== Segment start ==
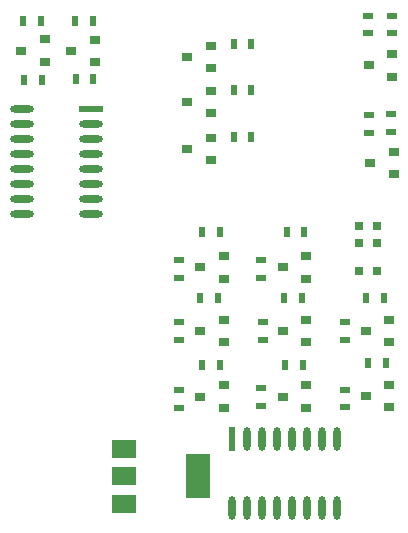
<source format=gbp>
%TF.GenerationSoftware,KiCad,Pcbnew,4.0.7*%
%TF.CreationDate,2017-11-22T17:51:59+08:00*%
%TF.ProjectId,NixieTube_QS27,4E69786965547562655F515332372E6B,rev?*%
%TF.FileFunction,Paste,Bot*%
%FSLAX46Y46*%
G04 Gerber Fmt 4.6, Leading zero omitted, Abs format (unit mm)*
G04 Created by KiCad (PCBNEW 4.0.7) date 11/22/17 17:51:59*
%MOMM*%
%LPD*%
G01*
G04 APERTURE LIST*
%ADD10C,0.100000*%
%ADD11R,0.900000X0.800000*%
%ADD12R,2.000000X0.600000*%
%ADD13O,2.000000X0.600000*%
%ADD14R,0.900000X0.500000*%
%ADD15R,2.000000X3.800000*%
%ADD16R,2.000000X1.500000*%
%ADD17R,0.800000X0.750000*%
%ADD18R,0.600000X2.000000*%
%ADD19O,0.600000X2.000000*%
%ADD20R,0.500000X0.900000*%
G04 APERTURE END LIST*
D10*
D11*
X17650000Y-15250000D03*
X17650000Y-17150000D03*
X15650000Y-16200000D03*
D12*
X7500000Y-20580000D03*
D13*
X7500000Y-21850000D03*
X7500000Y-23120000D03*
X7500000Y-24390000D03*
X7500000Y-25660000D03*
X7500000Y-26930000D03*
X7500000Y-28200000D03*
X1650000Y-28200000D03*
X1650000Y-26930000D03*
X1650000Y-25660000D03*
X1650000Y-24390000D03*
X1650000Y-23120000D03*
X1650000Y-21850000D03*
X1650000Y-20580000D03*
X7500000Y-29470000D03*
X1650000Y-29470000D03*
D14*
X21950000Y-44250000D03*
X21950000Y-45750000D03*
D15*
X16600000Y-51700000D03*
D16*
X10300000Y-51700000D03*
X10300000Y-49400000D03*
X10300000Y-54000000D03*
D17*
X31760000Y-31940000D03*
X30260000Y-31940000D03*
D14*
X33000000Y-12700000D03*
X33000000Y-14200000D03*
X31000000Y-14200000D03*
X31000000Y-12700000D03*
D11*
X33050000Y-15950000D03*
X33050000Y-17850000D03*
X31050000Y-16900000D03*
D18*
X19490000Y-48570000D03*
D19*
X20760000Y-48570000D03*
X22030000Y-48570000D03*
X23300000Y-48570000D03*
X24570000Y-48570000D03*
X25840000Y-48570000D03*
X27110000Y-48570000D03*
X27110000Y-54420000D03*
X25840000Y-54420000D03*
X24570000Y-54420000D03*
X23300000Y-54420000D03*
X22030000Y-54420000D03*
X20760000Y-54420000D03*
X19490000Y-54420000D03*
X28380000Y-48570000D03*
X28380000Y-54420000D03*
D14*
X32950000Y-21050000D03*
X32950000Y-22550000D03*
X31050000Y-22600000D03*
X31050000Y-21100000D03*
D20*
X23900000Y-36625000D03*
X25400000Y-36625000D03*
X30800000Y-36625000D03*
X32300000Y-36625000D03*
X23950000Y-42275000D03*
X25450000Y-42275000D03*
X16950000Y-31000000D03*
X18450000Y-31000000D03*
X31000000Y-42125000D03*
X32500000Y-42125000D03*
X16750000Y-36625000D03*
X18250000Y-36625000D03*
X16950000Y-42250000D03*
X18450000Y-42250000D03*
X1800000Y-13150000D03*
X3300000Y-13150000D03*
X24100000Y-31000000D03*
X25600000Y-31000000D03*
X7675000Y-13175000D03*
X6175000Y-13175000D03*
X21100000Y-23000000D03*
X19600000Y-23000000D03*
X21100000Y-18950000D03*
X19600000Y-18950000D03*
X21100000Y-15100000D03*
X19600000Y-15100000D03*
D14*
X29000000Y-38625000D03*
X29000000Y-40125000D03*
X14950000Y-33400000D03*
X14950000Y-34900000D03*
X14950000Y-38625000D03*
X14950000Y-40125000D03*
X14950000Y-44425000D03*
X14950000Y-45925000D03*
X21950000Y-33400000D03*
X21950000Y-34900000D03*
X22100000Y-38625000D03*
X22100000Y-40125000D03*
X29000000Y-44350000D03*
X29000000Y-45850000D03*
D20*
X3350000Y-18150000D03*
X1850000Y-18150000D03*
X7725000Y-18075000D03*
X6225000Y-18075000D03*
D11*
X33150000Y-24200000D03*
X33150000Y-26100000D03*
X31150000Y-25150000D03*
X17650000Y-23050000D03*
X17650000Y-24950000D03*
X15650000Y-24000000D03*
X17650000Y-19050000D03*
X17650000Y-20950000D03*
X15650000Y-20000000D03*
X25750000Y-38425000D03*
X25750000Y-40325000D03*
X23750000Y-39375000D03*
X32800000Y-38425000D03*
X32800000Y-40325000D03*
X30800000Y-39375000D03*
X25750000Y-44000000D03*
X25750000Y-45900000D03*
X23750000Y-44950000D03*
X18750000Y-33050000D03*
X18750000Y-34950000D03*
X16750000Y-34000000D03*
X32800000Y-43925000D03*
X32800000Y-45825000D03*
X30800000Y-44875000D03*
X18750000Y-38425000D03*
X18750000Y-40325000D03*
X16750000Y-39375000D03*
X18750000Y-44000000D03*
X18750000Y-45900000D03*
X16750000Y-44950000D03*
X25750000Y-33050000D03*
X25750000Y-34950000D03*
X23750000Y-34000000D03*
X7875000Y-14725000D03*
X7875000Y-16625000D03*
X5875000Y-15675000D03*
D17*
X30250000Y-34350000D03*
X31750000Y-34350000D03*
D11*
X3600000Y-14700000D03*
X3600000Y-16600000D03*
X1600000Y-15650000D03*
D17*
X31750000Y-30500000D03*
X30250000Y-30500000D03*
M02*

</source>
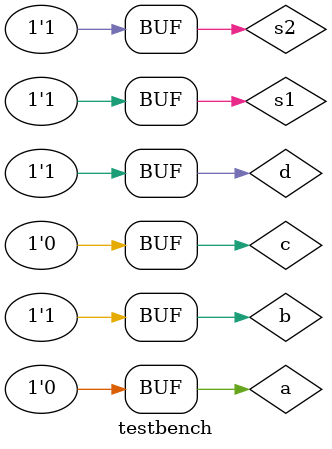
<source format=v>
module  mux_4to1 (
    a,b,c,d,s1,s2,y
);
    input a,b,c,d,s1,s2;
    output y;
    // assign y=s2?((s1?a:b):(s1?c:d);
    assign y=s2?(s1?a:b):(s1?c:d);

endmodule


module testbench;
reg a,b,c,d,s1,s2;
wire y;
mux_4to1 a1(a,b,c,d,s1,s2,y);
initial begin
    $dumpfile("wave.vcd");
    $dumpvars(0, testbench);

    $monitor("a = %b b= %b c= %b d= %b s1 =%b s2 = %b y=%b",a,b,c,d,s1,s2,y);
    
    a=0;b=1;c=0;d=1;s1=0;s2=0;#100;
    a=0;b=1;c=0;d=1;s1=0;s2=1;#100;
    a=0;b=1;c=0;d=1;s1=1;s2=0;#100;
    a=0;b=1;c=0;d=1;s1=1;s2=1;#100;

    // $display("a = %b b= %b c= %b d= %b s1 =%b s2 = %b y=%b",a,b,c,d,s1,s2,y);
end
    
endmodule
</source>
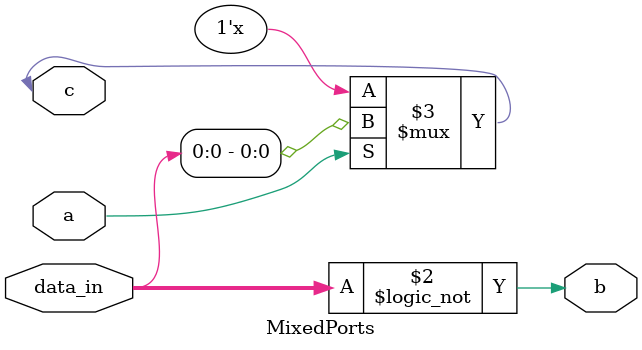
<source format=sv>
`define WIDTH 8

module MixedPorts(
  input logic a,
  output logic b,
  inout wire c,
  input logic [`WIDTH-1:0] data_in
);

  // Signal assignment using the macro-defined width port
  always_comb begin
    b = (data_in == 0);
  end

  // Tristate driver for the inout port using the input data
  assign c = a ? data_in[0] : 1'bz;

endmodule
</source>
== Segment end ==
→ **TASK ITEM**
Return only the stretch of the material above from the line holding "X14950000Y-33400000D03*" through the line holding "X25750000Y-45900000D03*", copied exactly.

→ **OUTPUT OF THE TASK**
X14950000Y-33400000D03*
X14950000Y-34900000D03*
X14950000Y-38625000D03*
X14950000Y-40125000D03*
X14950000Y-44425000D03*
X14950000Y-45925000D03*
X21950000Y-33400000D03*
X21950000Y-34900000D03*
X22100000Y-38625000D03*
X22100000Y-40125000D03*
X29000000Y-44350000D03*
X29000000Y-45850000D03*
D20*
X3350000Y-18150000D03*
X1850000Y-18150000D03*
X7725000Y-18075000D03*
X6225000Y-18075000D03*
D11*
X33150000Y-24200000D03*
X33150000Y-26100000D03*
X31150000Y-25150000D03*
X17650000Y-23050000D03*
X17650000Y-24950000D03*
X15650000Y-24000000D03*
X17650000Y-19050000D03*
X17650000Y-20950000D03*
X15650000Y-20000000D03*
X25750000Y-38425000D03*
X25750000Y-40325000D03*
X23750000Y-39375000D03*
X32800000Y-38425000D03*
X32800000Y-40325000D03*
X30800000Y-39375000D03*
X25750000Y-44000000D03*
X25750000Y-45900000D03*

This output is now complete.